Вэйланд (Пабло Шрайбер, «Прослушка» и «Американские боги») выходит из тюрьмы после 15-летней отсидки за торговлю наркотиками и возвращается к своей школьной подружке Долорес (Джина Мэлоун), которая теперь, как она сама говорит, идет в комплекте с тремя детьми: половозрелой девочкой, темнокожим подростком и гендерно-флюидным мальчиком, который штанам предпочитает платья. Вэйланд не уверен, что сможет заменить им отца, денег катастрофически не хватает, к тому же Долорес так настойчиво хочет перебраться в Лос-Анджелес, что мужчина от безнадеги снова начинает приторговывать. Вроде бы ничего особенного, вроде бы все это уже было видено по миллиону раз, но когда с драматургией порядок, а все сюжетные элементы лежат на своих местах, кино начинает работать: в частности, эта картина работает и как грустная мелодрама про white trash, «белое отребье», и как семейная драма про людей, чья близость определяется не кровными, а куда более серьезными узами. Лорелея — имя русалки, и Мэлоун здесь выглядит чистой Ариэль, ее постоянно тянет в воду, в бассейн или к океану, однако главным героем режиссерка Сабрина Дойл (надо запомнить эту фамилию) делает все же не ее, а Шрайбера — и этот внимательный к классической, растерянной маскулинности женский взгляд дает любопытный эффект. Здесь на ногах стоять учится не русалочка, а взрослый мужчина, бегущий от ответственности, но в финале понимающий: он ничего не может с собой поделать, эта семья уже стала для него родной.

Записи из набора данных
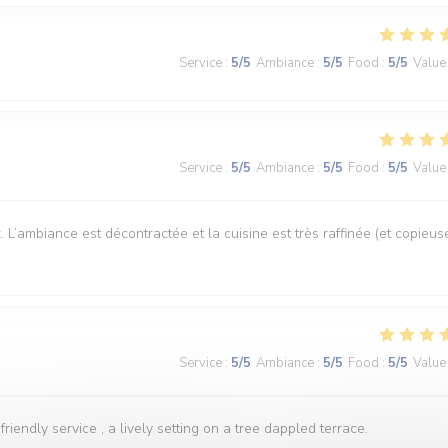
Service
:
5
/5
Ambiance
:
5
/5
Food
:
5
/5
Value
Service
:
5
/5
Ambiance
:
5
/5
Food
:
5
/5
Value
 L’ambiance est décontractée et la cuisine est très raffinée (et copieus
Service
:
5
/5
Ambiance
:
5
/5
Food
:
5
/5
Value
iendly service , a lively setting on a tree dappled terrace.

**Что нужно сделать**
За что Вэйланд провел 15 лет в тюрьме, судя по тексту о фильме?

**Ответ ниже**
За торговлю наркотиками.